Lawywer Ex Machina #29: Groundhog Day
AI
How AI-enhanced tools for automated decision-making can undermine anti-discrimination laws and what can regulators and entities using such tools can do to combat potential bias. [ABA Journal ($)]
"A British AI firm said it was rethinking its "safeguards" after its audio tool was used to clone celebrity voices and have them say racist and homophobic slurs."
The news and critiques of DoNotPay continue this week, this time focusing on cancelled subscriptions for the service itself.
--ChatGPT
Summary here.
Also, Tom Martin of LawDroid has announced a new product, LawDroid CoPilot, which uses GPT-3.5 for legal research, summaries, drafting, translation, and more.

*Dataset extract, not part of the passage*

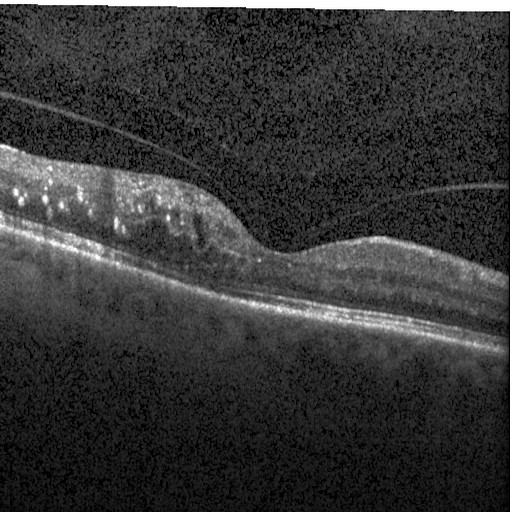 Optical coherence tomography scan · macular scan. Assessment: diabetic macular edema (DME).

And, IronClad, a contracts management company, has integrated GPT3 into a new product that provides instant redlines of contracts, based on a company's playbook of standard language and clauses.
Law.com [$] has an article discussing whether using generative AI can break attorney/client privilege for sensitive information if attorneys use such systems in their legal work under current terms of service.

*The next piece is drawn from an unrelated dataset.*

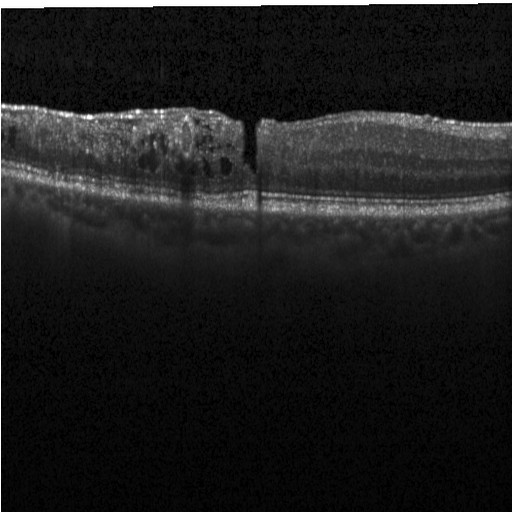
DME.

SCOTUSBlog wrote up its own test of Supreme Court knowledge to give to ChatGPT, which got 21 out of 50 answers correct.
OpenAI has announced a "classifier to distinguish between text written by a human and text written by AIs" (do note the error rate for false positives and false negatives, h/t to Ben Adida) as well as a $20/month ChatGPT Plus subscription that provides priority access to users during peak times and faster response times.
Blockchain
"Amazon is launching a digital assets enterprise, according to four sources familiar with the matter, who said that an NFT initiative is expected in the spring."
The California Department of Motor Vehicles has launched a project to digitize car titles and put them on a private blockchain.